Load Packages and Dataset
lineup data - positions of soccer players
purr - for map function
dplyr - for data manipulation
lineup <- readRDS("~/Documents/R programming/Datacamp/DC_Cluster/Data/lineup.rds")
customers_spend <- readRDS("~/Documents/R programming/Datacamp/DC_Cluster/Data/ws_customers.rds")
library(purrr)
library(ggplot2)
library(dplyr)##
## Attaching package: 'dplyr'
## The following objects are masked from 'package:stats':
##
## filter, lag
## The following objects are masked from 'package:base':
##
## intersect, setdiff, setequal, union
library(cluster)Practice
leverage map_dbl from the purrr library to run k-means using values of k ranging from 1 to 10 and extract the total within-cluster sum of squares metric from each one.
first step towards visualizing the elbow plot (scree plot)
tot_withinss <- map_dbl(1:10, function (k) {
model <- kmeans(x = lineup, centers = k)
model$tot.withinss
})
elbow_df <- data.frame(
k = 1:10,
tot_withinss = tot_withinss
)
ggplot(elbow_df, aes(x = k, y = tot_withinss)) +
geom_line() +
scale_x_continuous(breaks = 1:10)additional note on map
map() returns a list. map_lgl() returns a logical vector, int for integer, dbl for double vector, chr for character
all map functions always return an output vector the same length as the input
map() can accept an type of output
instead of using map() with an existing function, we can create an inline anonymous function - as shown in above code.
perform k-means with k=2 (since we know there are two teams on the field) and determine which player belongs to which team. note that k is specified using the centers argument.
we are once again using the lineup dataset.

Prompt 1 => Decide whether each statement agrees with the R k-means notes, answering yes or no and quoting the deciding words: (a) map() returns a list; (b) the team split is done with k=3; (c) map functions return an output vector shorter than the input.
Prompt 2 => Render this sentence from the R k-means notes in Spanish: "all map functions always return an output vector the same length as the input".
Prompt 3 => Carry the R k-means notes on past their final line, in the same style.

(Records from a collection)
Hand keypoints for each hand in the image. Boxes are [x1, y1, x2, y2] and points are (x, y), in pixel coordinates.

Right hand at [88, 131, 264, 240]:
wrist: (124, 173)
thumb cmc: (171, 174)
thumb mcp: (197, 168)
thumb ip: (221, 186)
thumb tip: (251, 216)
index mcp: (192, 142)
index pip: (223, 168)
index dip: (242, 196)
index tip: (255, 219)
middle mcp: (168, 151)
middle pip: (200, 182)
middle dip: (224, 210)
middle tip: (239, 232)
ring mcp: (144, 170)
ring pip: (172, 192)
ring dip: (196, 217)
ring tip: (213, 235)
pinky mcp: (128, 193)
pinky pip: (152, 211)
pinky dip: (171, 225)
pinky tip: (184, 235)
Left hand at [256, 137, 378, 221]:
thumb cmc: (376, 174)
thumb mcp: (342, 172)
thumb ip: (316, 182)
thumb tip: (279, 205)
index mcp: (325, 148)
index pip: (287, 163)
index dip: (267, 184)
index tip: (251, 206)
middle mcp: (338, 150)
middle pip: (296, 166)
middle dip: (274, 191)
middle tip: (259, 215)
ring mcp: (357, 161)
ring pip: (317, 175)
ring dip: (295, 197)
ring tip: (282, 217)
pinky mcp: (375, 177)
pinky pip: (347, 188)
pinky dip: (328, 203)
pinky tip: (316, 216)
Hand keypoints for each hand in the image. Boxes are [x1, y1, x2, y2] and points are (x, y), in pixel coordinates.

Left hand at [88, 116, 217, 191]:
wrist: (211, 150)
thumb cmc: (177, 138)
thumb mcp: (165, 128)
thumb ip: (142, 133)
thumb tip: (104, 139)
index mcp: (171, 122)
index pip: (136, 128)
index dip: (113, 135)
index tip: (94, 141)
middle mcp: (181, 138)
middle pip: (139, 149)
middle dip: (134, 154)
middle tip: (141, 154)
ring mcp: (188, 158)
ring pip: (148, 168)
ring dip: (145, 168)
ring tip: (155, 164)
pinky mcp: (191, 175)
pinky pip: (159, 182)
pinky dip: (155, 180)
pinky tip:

* * *

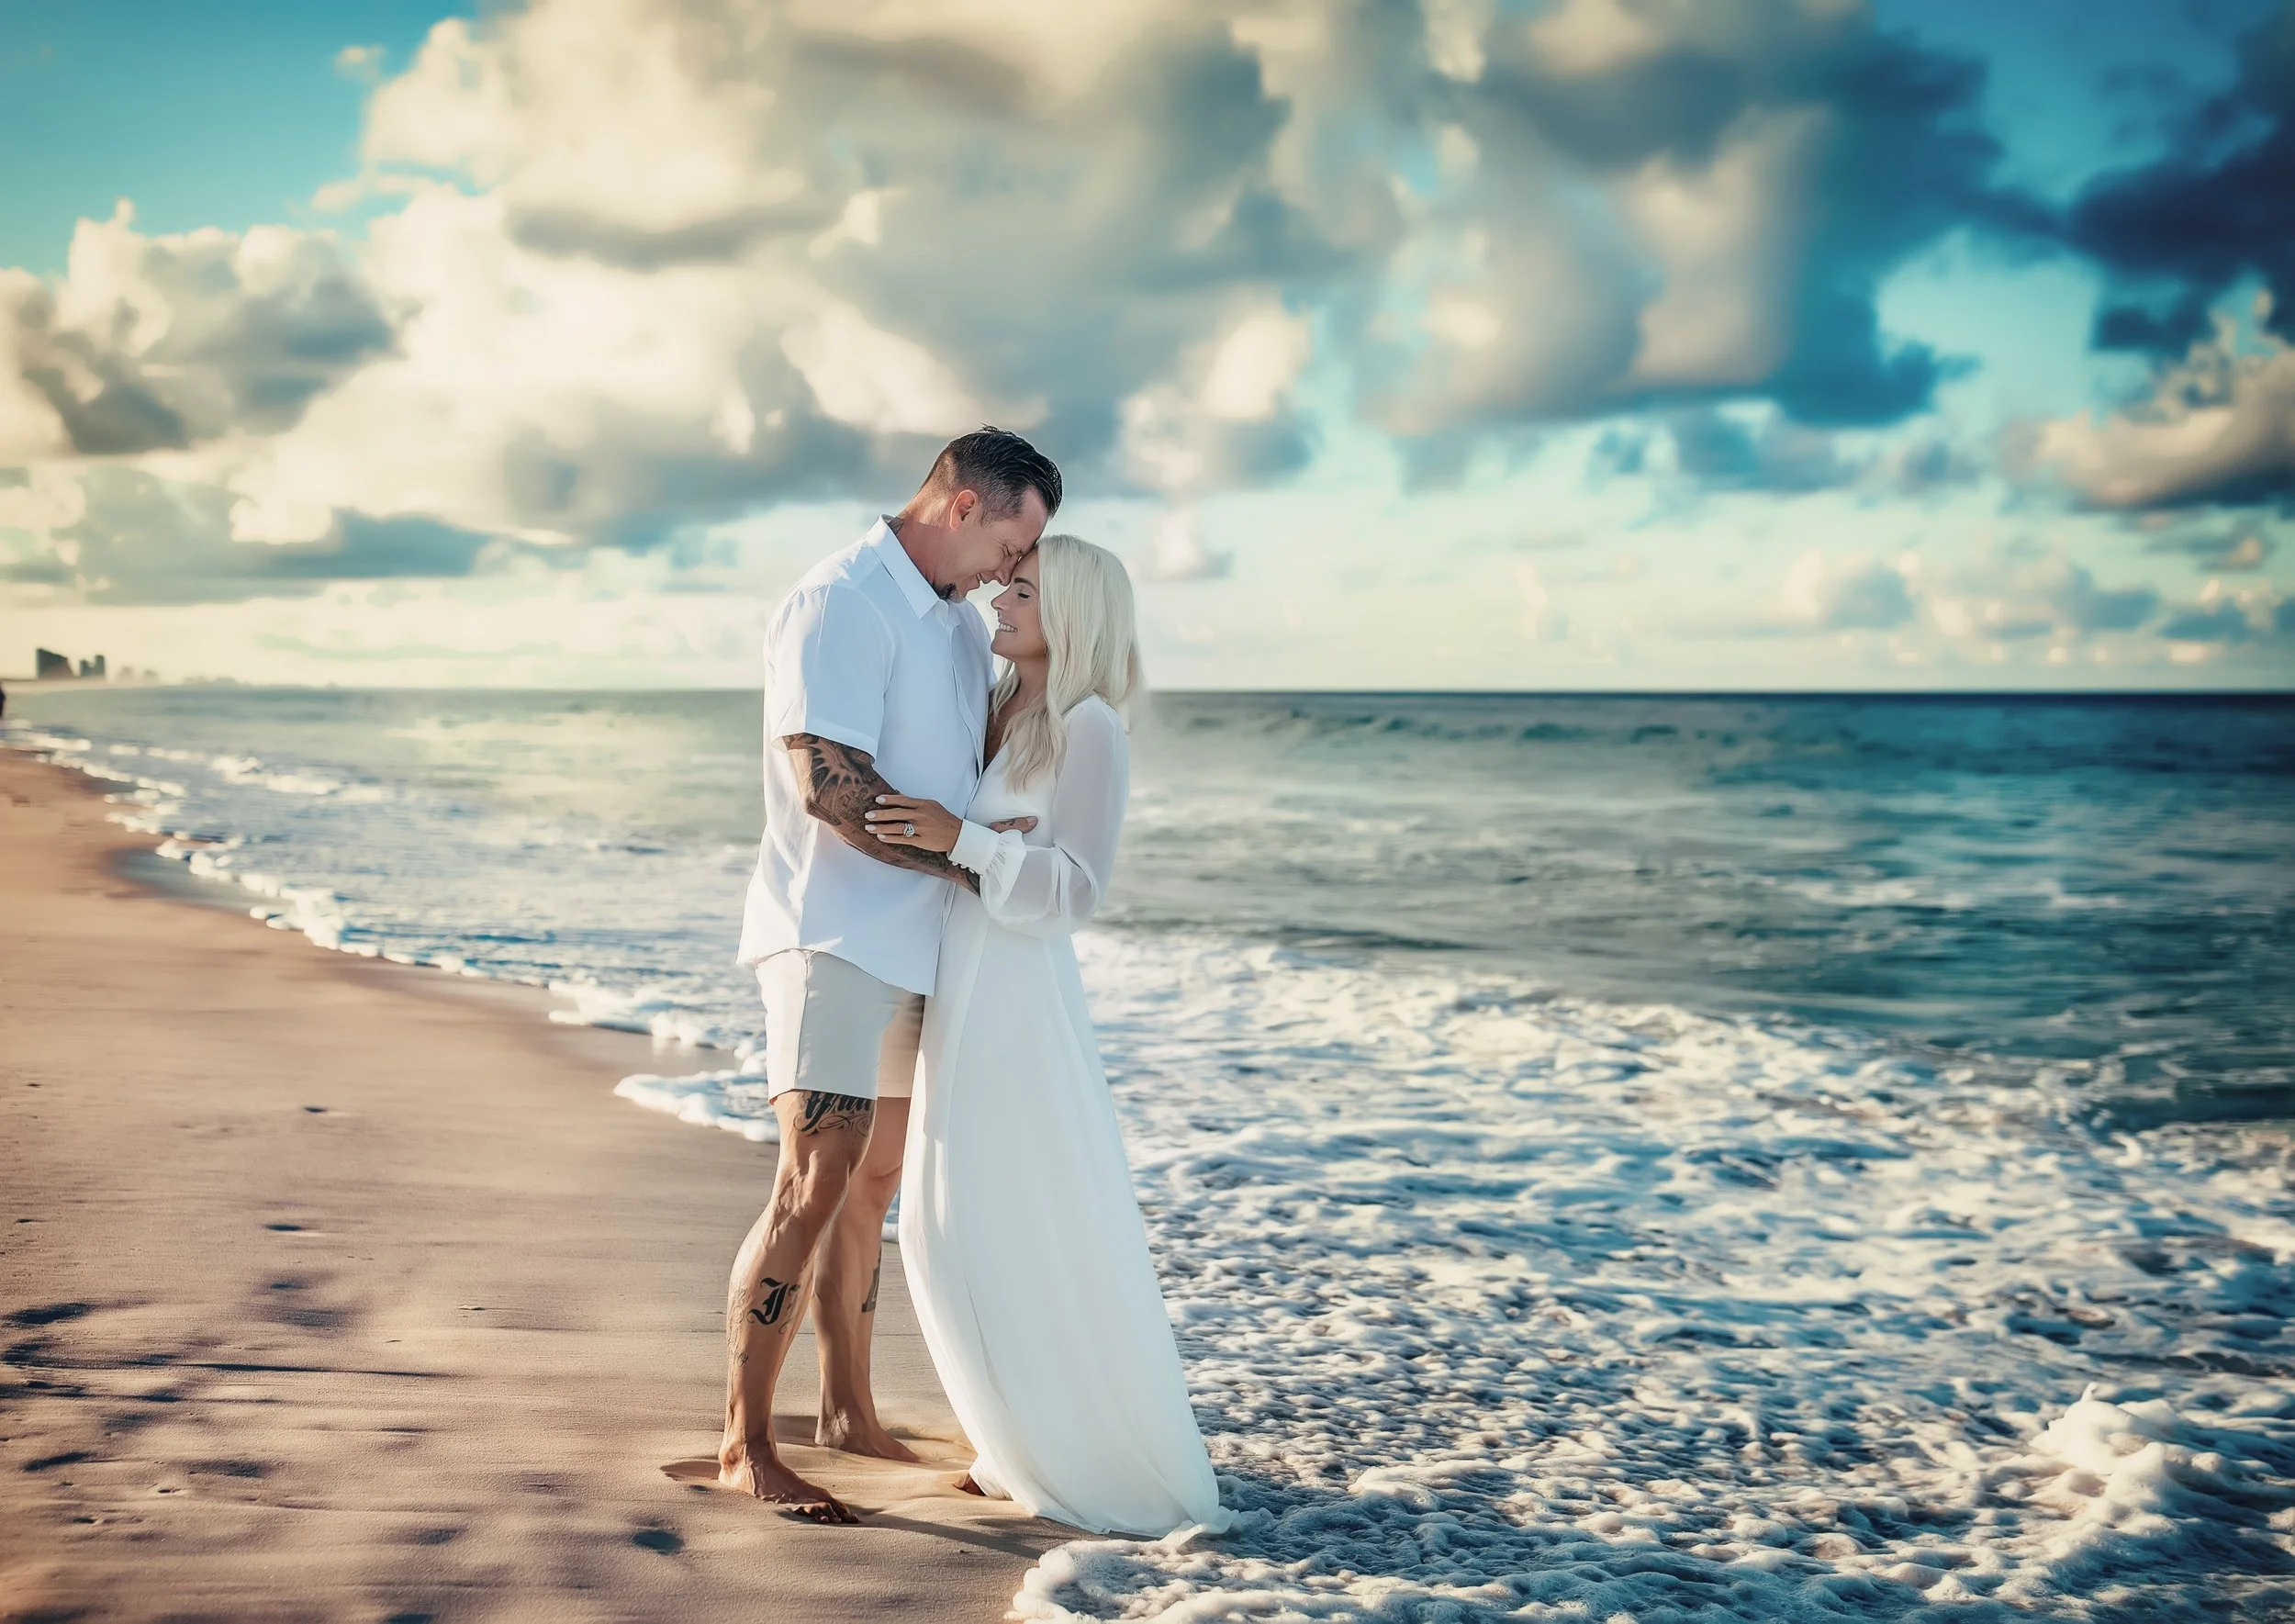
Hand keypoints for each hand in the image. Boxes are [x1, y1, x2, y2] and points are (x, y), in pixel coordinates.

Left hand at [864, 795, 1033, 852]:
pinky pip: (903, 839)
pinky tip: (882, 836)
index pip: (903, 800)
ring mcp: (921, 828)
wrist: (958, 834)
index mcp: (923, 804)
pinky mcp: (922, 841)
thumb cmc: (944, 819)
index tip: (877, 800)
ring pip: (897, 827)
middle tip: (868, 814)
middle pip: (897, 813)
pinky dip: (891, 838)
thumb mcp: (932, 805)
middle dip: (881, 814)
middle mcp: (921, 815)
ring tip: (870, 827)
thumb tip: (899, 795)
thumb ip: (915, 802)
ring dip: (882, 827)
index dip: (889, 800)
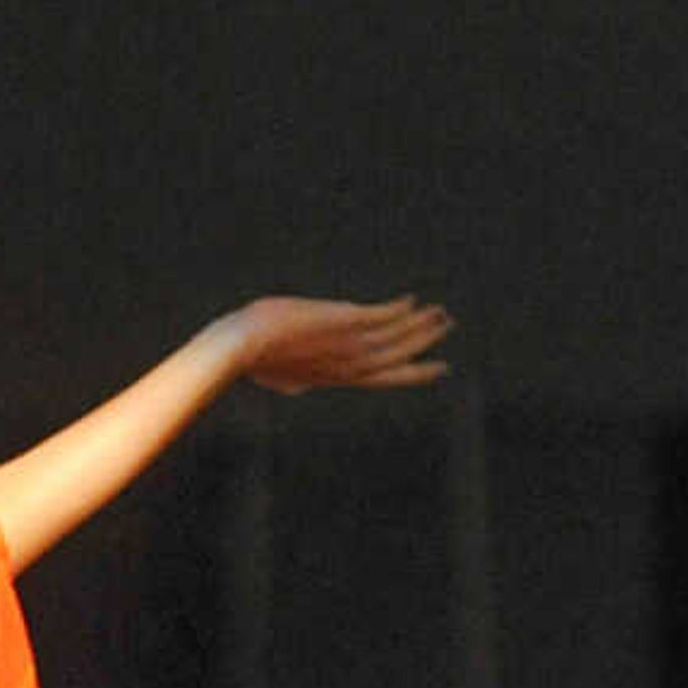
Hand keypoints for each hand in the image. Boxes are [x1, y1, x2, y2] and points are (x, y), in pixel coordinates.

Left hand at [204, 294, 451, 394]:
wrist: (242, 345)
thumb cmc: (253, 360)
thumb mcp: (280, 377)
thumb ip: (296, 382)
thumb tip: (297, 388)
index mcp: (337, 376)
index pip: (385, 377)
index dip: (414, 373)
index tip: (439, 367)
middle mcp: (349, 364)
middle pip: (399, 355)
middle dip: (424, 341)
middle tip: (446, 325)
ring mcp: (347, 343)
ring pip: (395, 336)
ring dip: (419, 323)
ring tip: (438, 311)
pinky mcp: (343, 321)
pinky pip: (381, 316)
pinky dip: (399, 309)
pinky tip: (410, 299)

Expected output 1 =>
(a) Yes: "map() returns a list."
(b) No: "perform k-means with k=2 (since we know there are two teams on the field)"
(c) No: "all map functions always return an output vector the same length as the input"

Expected output 2 => Todas las funciones map siempre devuelven un vector de salida de la misma longitud que la entrada.

Expected output 3 =>
model_km2 <- kmeans(lineup, centers = 2)- extract the cluster assignment vector from the kmeans model
clust_km2 <- model_km2$cluster- create new dataframe appending the cluster assignment
lineup_km2 <- mutate(lineup, cluster = clust_km2)- visualize the clustering
ggplot(lineup_km2, aes(x, y, color = factor(cluster))) +
geom_point()- repeat the whole process but with centers = 3. Though the algo still runs, the results won’t make sense in the context because we only have two teams on the field instead of three.
model_km3 <- kmeans(lineup, centers = 3)
clust_km3 <- model_km3$cluster
lineup_km3 <- mutate(lineup, cluster = clust_km3)
ggplot(lineup_km3, aes(x, y, color = factor(cluster))) +
geom_point()- important to remember that k-means will run with any k that is more than 2 and less than your total observations but it doesn’t always mean the results will be meaningful.
Silhouette analysis
silhouette width:
within cluster distance. C(i). The average euclidean distance from that observation to every other observation within the same cluster.
closest neighbor distance. N(i). An observation is the average distance from that observation to the points of the closest neighboring cluster. The smallest average distance to our observation is then used as the closest neighbor distance.
interpretation of Silhouette width S(i)
values close to one. well matched to cluster
value close to zero. on border between two cluster
value close to -1, better fit in neighboring cluster
calculating S(i)
we use pam () function from the cluster library. requires a dataframe and desired number of clusters.
pam function is very similar but not identical to kmeans
the greater the average width the better the individual observations match to their clusters
Practice
In this exercise we will leverage the
pam()and thesilhouette()functions from theclusterlibrary to perform silhouette analysis to compare the results of models with a k of 2 and a k of 3. We’ll continue working with thelineupdataset.generate k-means model using pam function with a k=2 and plot silhouette visual
pam_k2 <- pam(lineup, k = 2)
plot(silhouette(pam_k2))- generate k-means model using pam function with a k =3 and plot silhouette visual
pam_k3 <- pam(lineup, k = 3)
plot(silhouette(pam_k3))note that for k=2, no observations has a silhouette width close to 0 but for k = 3, for observation 3 its silhouette width is close to 0 and is negative - this suggests that k =3 is not the right number of clusters.
we can also visualize the silhouette width with different k applied similarly to the scree plot we generated above.
firstly we can sample the width from the results and the average results as well
and plot the results. we can see k = 2 resulted in the highest average silhouette width.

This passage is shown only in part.